↓↓↓
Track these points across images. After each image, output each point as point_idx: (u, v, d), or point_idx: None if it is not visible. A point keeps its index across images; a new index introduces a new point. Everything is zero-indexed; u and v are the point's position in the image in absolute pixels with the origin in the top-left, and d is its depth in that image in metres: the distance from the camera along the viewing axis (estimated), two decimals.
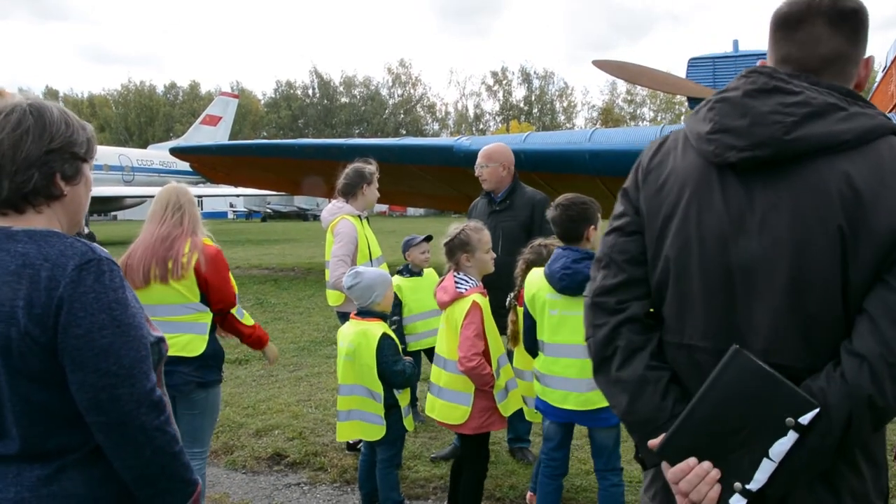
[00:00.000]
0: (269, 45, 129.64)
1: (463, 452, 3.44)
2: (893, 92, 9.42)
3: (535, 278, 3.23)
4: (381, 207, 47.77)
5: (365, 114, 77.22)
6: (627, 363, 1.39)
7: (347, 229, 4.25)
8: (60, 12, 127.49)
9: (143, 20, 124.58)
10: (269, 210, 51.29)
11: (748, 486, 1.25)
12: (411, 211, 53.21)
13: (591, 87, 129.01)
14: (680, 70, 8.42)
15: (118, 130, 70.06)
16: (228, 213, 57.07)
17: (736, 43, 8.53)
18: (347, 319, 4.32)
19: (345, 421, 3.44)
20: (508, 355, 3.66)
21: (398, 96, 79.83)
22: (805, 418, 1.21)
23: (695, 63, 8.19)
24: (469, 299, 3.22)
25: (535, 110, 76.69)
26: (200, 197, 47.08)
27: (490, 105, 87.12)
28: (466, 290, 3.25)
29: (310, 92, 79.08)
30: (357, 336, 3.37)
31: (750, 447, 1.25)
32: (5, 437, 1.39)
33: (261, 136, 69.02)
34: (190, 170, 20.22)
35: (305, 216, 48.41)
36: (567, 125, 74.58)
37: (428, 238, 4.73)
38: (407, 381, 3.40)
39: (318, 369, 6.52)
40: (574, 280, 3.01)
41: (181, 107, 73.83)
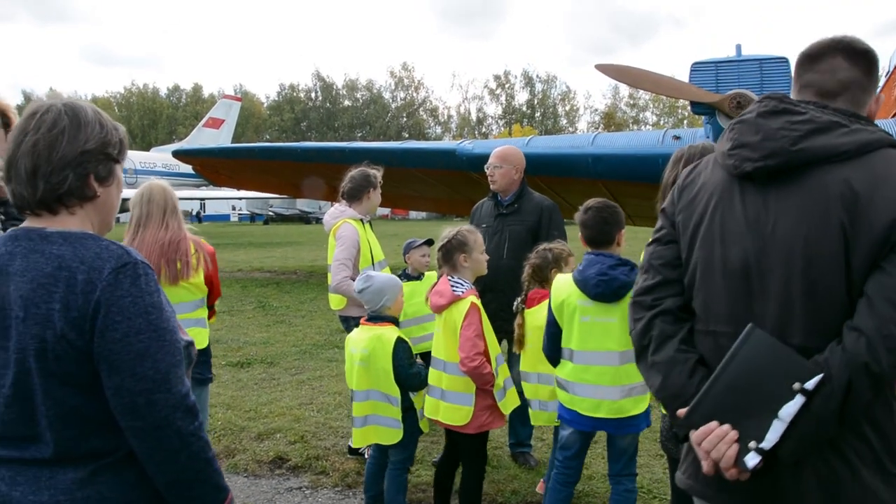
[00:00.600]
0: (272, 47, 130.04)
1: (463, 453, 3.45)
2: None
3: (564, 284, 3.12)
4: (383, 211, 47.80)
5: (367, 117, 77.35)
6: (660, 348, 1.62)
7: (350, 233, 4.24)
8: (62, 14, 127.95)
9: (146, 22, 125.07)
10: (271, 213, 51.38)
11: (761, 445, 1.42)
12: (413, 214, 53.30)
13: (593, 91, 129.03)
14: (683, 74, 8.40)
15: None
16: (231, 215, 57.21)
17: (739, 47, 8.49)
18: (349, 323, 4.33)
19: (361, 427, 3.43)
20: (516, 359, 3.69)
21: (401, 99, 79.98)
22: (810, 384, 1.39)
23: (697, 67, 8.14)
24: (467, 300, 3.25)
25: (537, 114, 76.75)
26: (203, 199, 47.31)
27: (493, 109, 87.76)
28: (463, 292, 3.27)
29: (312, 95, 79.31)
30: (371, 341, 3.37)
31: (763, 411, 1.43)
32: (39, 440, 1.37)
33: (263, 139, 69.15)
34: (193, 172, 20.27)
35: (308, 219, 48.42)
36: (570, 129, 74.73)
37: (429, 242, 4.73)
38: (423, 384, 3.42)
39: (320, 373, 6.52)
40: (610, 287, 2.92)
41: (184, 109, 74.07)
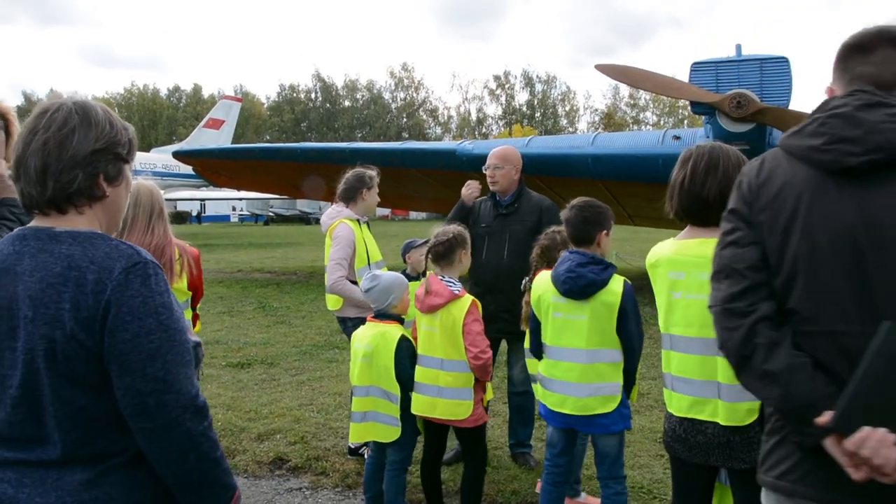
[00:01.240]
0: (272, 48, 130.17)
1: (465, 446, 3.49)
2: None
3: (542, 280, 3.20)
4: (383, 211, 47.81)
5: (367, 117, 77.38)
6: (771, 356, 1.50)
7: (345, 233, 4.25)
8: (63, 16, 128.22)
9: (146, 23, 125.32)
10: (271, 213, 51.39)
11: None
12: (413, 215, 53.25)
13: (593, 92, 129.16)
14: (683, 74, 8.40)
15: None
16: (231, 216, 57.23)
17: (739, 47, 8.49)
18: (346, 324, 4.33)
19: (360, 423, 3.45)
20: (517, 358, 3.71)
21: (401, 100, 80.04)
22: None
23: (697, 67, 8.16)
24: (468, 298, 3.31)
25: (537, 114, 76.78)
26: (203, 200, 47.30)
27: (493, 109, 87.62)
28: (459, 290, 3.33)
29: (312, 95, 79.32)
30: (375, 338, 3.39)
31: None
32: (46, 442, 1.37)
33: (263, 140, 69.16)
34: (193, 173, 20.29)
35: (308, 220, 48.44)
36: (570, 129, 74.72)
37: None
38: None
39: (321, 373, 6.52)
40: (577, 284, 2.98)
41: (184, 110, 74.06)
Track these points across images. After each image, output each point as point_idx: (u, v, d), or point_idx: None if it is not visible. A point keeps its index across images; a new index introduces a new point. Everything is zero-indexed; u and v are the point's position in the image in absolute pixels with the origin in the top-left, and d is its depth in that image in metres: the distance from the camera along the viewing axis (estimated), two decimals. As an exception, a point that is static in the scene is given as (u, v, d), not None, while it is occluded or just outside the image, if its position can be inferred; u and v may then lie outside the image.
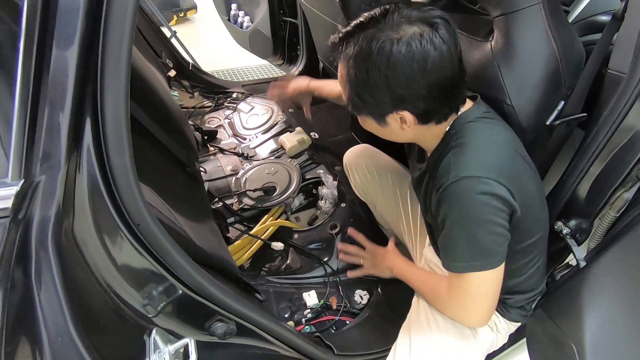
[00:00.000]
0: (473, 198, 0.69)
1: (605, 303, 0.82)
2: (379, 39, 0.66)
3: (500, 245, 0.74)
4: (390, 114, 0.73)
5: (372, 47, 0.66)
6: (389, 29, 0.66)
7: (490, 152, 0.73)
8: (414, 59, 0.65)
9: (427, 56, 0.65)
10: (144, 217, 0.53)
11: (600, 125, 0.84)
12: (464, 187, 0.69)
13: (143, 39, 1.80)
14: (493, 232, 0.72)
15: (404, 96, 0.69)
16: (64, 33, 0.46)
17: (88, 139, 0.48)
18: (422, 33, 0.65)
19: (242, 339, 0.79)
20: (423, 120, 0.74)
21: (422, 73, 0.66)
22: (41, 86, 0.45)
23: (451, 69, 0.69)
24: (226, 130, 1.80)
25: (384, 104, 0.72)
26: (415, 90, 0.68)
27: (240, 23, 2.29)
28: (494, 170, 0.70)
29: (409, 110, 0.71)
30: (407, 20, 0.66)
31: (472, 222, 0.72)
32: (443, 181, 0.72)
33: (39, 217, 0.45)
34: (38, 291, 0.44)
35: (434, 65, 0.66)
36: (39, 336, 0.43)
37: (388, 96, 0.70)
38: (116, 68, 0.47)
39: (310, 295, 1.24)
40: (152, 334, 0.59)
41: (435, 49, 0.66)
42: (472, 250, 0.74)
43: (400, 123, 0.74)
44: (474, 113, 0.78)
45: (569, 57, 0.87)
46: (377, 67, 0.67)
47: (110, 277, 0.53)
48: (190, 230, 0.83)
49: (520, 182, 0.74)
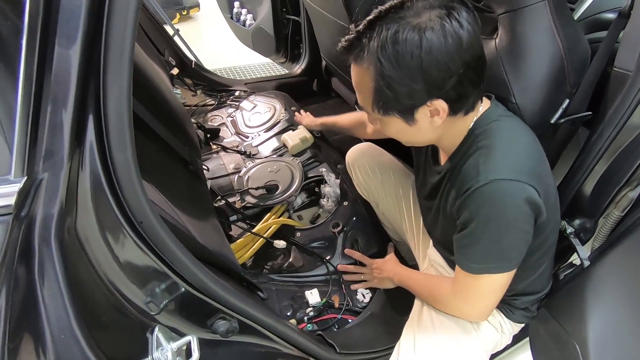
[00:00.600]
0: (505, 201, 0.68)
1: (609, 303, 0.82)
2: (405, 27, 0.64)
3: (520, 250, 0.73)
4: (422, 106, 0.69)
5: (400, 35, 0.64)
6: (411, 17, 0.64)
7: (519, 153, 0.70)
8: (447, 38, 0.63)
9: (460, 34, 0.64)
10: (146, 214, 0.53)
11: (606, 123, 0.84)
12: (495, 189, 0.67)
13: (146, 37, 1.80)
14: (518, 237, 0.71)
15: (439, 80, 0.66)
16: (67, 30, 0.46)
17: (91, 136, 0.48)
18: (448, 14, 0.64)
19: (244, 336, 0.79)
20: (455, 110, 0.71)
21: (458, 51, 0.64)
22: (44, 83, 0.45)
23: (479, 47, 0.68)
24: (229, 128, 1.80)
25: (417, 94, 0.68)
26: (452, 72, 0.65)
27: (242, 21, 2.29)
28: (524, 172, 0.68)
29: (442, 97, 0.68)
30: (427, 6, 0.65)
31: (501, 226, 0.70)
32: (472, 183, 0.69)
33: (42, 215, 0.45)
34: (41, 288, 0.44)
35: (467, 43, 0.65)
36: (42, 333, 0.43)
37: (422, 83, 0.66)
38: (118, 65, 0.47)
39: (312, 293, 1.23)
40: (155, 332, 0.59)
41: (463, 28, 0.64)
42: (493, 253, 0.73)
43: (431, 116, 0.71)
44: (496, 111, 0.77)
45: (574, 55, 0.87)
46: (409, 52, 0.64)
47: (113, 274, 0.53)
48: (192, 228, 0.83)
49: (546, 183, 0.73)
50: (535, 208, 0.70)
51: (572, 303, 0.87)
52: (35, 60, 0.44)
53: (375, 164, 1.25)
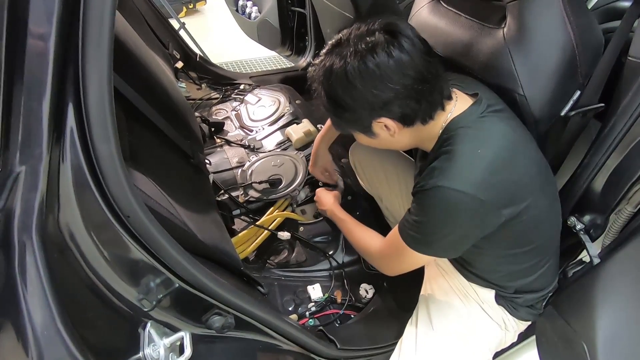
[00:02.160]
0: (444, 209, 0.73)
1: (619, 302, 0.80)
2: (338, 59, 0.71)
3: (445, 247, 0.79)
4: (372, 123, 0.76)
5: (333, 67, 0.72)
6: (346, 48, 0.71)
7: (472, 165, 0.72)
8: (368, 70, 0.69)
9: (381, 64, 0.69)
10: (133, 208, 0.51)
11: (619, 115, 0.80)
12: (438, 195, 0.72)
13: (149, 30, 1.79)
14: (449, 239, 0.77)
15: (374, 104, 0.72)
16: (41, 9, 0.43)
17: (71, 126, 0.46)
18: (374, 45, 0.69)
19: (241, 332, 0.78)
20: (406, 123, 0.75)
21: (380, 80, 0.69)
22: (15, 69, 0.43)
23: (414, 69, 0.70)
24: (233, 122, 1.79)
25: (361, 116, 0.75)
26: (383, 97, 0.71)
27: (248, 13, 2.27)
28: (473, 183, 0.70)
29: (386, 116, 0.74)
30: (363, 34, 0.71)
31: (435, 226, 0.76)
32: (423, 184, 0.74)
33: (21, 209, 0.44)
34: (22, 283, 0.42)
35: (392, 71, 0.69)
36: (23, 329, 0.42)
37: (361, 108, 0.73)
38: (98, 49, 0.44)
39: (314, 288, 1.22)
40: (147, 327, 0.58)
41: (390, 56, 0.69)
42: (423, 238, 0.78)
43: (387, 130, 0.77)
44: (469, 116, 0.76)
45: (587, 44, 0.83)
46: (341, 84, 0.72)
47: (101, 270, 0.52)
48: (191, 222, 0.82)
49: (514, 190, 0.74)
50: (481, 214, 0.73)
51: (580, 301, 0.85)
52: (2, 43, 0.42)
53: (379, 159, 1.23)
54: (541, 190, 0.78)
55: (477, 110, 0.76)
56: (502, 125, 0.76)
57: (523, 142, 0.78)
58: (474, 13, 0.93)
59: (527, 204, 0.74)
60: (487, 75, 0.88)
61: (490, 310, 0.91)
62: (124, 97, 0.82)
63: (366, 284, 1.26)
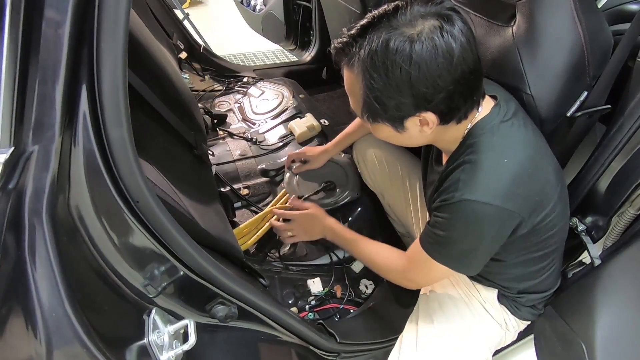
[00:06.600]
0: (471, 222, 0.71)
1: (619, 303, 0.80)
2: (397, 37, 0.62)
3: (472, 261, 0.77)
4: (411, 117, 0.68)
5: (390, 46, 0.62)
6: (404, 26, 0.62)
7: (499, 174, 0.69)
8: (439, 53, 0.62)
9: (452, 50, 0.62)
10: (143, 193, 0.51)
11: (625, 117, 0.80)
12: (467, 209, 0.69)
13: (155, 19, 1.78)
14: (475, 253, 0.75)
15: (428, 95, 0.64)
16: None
↑↑↑
The lines above from the one containing "15: (118, 130, 70.06)" through the one containing "33: (261, 136, 69.02)" are to be set down exactly, and no others.

15: (118, 130, 70.06)
16: (228, 213, 57.07)
17: (736, 43, 8.53)
18: (347, 319, 4.32)
19: (345, 421, 3.44)
20: (508, 355, 3.66)
21: (398, 96, 79.83)
22: (805, 418, 1.21)
23: (695, 63, 8.19)
24: (469, 299, 3.22)
25: (535, 110, 76.69)
26: (200, 197, 47.08)
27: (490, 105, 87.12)
28: (466, 290, 3.25)
29: (310, 92, 79.08)
30: (357, 336, 3.37)
31: (750, 447, 1.25)
32: (5, 437, 1.39)
33: (261, 136, 69.02)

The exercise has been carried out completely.